As a member of Nato, Turkey could potentially invoke Chapter V of the alliance’s treaty which states that an attack on one state would be viewed as an attack on all signatories of the alliance.
But because the clause dictates that such an attack must be carried out on European or American soil, Mr Erdogan is unlikely to make such demands of his Western allies.
But he could well invoke Chapter IV of the treaty, which allows a member state to convene an emergency summit of the whole alliance if “the security of any of the parties is threatened”.
Turkey came close to doing so in April after Syrian forces opened fire into its territory, wounding two Turkish nationals and two Syrians at a refugee camp close to the borders.

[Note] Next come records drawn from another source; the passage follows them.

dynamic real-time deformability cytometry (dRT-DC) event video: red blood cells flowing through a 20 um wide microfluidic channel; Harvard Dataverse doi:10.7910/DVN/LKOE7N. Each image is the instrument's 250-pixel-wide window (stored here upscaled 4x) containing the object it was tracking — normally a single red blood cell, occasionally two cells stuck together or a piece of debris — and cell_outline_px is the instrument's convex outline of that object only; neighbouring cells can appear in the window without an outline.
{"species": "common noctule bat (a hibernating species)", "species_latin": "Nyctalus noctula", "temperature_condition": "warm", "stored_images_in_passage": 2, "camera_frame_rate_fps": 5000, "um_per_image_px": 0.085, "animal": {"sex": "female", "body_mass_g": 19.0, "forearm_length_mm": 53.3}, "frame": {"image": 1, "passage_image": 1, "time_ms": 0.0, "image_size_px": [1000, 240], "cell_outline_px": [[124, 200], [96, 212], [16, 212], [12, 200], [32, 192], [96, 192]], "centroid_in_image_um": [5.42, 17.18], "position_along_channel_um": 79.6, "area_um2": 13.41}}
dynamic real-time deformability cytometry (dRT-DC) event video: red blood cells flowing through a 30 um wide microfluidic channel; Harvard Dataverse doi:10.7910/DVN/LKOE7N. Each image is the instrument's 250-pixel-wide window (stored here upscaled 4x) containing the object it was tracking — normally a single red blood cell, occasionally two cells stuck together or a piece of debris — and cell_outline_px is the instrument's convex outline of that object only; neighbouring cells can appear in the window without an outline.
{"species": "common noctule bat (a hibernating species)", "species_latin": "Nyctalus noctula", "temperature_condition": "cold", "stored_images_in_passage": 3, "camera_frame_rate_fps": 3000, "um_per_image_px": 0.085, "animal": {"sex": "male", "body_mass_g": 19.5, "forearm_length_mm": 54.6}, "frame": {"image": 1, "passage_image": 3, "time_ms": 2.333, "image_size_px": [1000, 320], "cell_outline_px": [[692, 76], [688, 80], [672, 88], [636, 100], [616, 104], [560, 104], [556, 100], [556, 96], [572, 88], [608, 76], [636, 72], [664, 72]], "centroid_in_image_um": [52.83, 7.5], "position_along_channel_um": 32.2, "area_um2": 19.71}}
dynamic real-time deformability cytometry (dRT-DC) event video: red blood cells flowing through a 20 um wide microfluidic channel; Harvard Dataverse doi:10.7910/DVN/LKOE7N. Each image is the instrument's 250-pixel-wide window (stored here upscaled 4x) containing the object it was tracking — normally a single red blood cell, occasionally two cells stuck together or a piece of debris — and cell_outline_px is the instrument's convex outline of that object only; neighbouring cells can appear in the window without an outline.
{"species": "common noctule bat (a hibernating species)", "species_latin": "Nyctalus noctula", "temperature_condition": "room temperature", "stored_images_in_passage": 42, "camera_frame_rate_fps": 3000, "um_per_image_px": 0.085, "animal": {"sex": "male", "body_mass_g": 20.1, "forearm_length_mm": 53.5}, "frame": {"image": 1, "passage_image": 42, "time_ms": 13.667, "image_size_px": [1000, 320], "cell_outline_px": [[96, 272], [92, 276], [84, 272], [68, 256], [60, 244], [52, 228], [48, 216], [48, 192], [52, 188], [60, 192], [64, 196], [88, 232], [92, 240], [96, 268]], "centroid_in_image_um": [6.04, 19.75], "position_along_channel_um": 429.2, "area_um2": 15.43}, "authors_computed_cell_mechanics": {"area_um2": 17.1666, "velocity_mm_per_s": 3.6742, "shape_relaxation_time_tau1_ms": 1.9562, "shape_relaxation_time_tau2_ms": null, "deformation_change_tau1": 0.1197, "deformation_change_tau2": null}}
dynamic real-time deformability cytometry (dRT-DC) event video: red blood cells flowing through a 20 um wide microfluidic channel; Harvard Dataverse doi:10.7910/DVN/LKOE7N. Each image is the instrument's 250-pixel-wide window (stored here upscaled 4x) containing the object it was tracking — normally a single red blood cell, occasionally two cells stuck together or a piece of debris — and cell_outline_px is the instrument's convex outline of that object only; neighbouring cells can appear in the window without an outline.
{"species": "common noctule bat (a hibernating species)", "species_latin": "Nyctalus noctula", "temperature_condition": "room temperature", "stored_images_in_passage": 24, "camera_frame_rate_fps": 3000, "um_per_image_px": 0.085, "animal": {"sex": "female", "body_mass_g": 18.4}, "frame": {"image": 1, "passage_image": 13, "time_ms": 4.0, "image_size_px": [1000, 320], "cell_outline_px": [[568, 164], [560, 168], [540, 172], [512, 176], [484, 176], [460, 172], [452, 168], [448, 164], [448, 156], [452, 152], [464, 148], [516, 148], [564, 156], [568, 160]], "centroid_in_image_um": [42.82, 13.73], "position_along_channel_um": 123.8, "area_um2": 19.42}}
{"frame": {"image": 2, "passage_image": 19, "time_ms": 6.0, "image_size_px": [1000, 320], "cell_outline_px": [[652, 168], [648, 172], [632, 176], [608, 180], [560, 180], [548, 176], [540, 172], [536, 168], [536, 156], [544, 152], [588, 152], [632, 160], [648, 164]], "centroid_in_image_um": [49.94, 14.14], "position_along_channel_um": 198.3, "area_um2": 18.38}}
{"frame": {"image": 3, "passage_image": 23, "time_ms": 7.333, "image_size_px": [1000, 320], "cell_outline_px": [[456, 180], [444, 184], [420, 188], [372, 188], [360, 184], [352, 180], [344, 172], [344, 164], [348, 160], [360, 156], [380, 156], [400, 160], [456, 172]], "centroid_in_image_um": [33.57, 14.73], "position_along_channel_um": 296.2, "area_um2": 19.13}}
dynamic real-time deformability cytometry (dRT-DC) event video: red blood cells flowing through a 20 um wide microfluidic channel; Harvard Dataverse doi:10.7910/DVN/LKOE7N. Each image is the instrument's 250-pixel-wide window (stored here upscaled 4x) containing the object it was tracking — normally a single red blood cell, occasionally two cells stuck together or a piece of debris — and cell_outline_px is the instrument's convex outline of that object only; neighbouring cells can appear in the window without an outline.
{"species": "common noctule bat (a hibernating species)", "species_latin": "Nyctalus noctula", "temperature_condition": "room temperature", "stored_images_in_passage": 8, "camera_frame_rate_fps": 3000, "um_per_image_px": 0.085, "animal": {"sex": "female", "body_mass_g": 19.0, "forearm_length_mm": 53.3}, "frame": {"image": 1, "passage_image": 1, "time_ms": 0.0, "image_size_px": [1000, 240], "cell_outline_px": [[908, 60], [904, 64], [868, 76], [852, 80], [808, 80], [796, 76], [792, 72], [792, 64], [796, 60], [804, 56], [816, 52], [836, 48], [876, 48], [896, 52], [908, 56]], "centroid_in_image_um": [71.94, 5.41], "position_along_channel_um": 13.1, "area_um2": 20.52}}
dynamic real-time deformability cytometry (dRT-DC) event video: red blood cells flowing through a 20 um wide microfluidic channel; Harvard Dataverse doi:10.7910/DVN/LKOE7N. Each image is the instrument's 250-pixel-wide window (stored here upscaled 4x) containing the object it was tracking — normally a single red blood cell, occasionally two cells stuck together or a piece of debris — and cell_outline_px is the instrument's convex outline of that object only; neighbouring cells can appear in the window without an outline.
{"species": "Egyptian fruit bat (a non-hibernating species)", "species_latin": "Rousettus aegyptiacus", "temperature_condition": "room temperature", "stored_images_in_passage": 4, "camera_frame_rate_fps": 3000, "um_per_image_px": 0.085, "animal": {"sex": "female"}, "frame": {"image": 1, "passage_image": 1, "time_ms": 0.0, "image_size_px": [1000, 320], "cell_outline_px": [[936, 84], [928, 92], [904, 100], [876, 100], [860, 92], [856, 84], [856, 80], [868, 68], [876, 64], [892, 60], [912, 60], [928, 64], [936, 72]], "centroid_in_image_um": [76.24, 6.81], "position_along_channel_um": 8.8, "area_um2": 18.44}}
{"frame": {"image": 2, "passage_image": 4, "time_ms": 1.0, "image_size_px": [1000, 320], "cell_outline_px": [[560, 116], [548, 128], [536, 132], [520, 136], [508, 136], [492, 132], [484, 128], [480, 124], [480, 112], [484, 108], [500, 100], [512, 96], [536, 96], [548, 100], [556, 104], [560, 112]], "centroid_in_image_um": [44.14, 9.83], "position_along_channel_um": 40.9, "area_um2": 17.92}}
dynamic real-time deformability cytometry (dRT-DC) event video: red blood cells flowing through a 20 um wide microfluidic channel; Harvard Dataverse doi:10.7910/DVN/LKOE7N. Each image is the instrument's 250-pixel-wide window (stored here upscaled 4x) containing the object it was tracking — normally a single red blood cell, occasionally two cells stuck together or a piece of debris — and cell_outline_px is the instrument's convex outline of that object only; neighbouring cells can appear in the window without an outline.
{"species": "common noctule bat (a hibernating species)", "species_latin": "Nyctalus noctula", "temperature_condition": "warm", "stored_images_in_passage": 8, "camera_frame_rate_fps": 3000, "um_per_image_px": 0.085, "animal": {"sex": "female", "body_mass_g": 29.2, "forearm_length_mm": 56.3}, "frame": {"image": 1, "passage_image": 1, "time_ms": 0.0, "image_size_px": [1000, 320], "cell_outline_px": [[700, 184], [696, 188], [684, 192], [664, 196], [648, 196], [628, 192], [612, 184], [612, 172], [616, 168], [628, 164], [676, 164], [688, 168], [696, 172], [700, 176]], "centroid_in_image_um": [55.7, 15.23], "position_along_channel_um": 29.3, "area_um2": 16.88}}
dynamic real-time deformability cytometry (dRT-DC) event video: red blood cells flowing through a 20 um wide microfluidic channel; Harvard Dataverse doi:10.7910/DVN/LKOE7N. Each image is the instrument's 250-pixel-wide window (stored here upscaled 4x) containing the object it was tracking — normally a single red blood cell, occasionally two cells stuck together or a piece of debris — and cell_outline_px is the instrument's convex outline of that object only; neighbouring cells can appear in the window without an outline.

It was persuaded not to do so by the United States, but is likely to be less malleable now. In return for agreeing to allowing Saudi and Qatari funnel weapons to the rebels through its territory, Mr Erdogan sought and received assurances that America would protect Turkey from any Syrian backlash, according to Western officials.
Turkey, which has been at the forefront of regional efforts to oust Mr Assad and has given sanctuary to rebels seeking his overthrow, could also try to revive previous efforts to win international support for a buffer zone in Syria’s border regions.
Turkey closed its embassy in Damascus in March as relations between the two countries deteriorated, and in late May, expelled Syria’s diplomats. There is, however, still a Turkish consulate operating in Aleppo.
Meanwhile on Saturday, Syrian army forces battled rebels and shelled neighbourhoods in the eastern city of Deir al-Zor, killing at least 28 people, opposition activists said. The victims, who included three women and several children, were mostly civilians killed when shells hit their houses in the city’s Old Airport and al-Hamidya districts, a source at a city hospital told Reuters.
Loyalist forces have lost control of parts of the surrounding Deir al-Zor province, which borders Iraq’s Sunni Muslim heartland as alliances between President Bashar al-Assad’s ruling elite and Sunni tribes have collapsed.
The fighting came as President Assad issued a decree to form a new government, shaking up many cabinet posts but keeping the heads of the interior, defence and foreign ministries.
The reappointment of defence minister, Daoud Rajha, will quash widespread rumours that he had been killed by a rebel hit squad.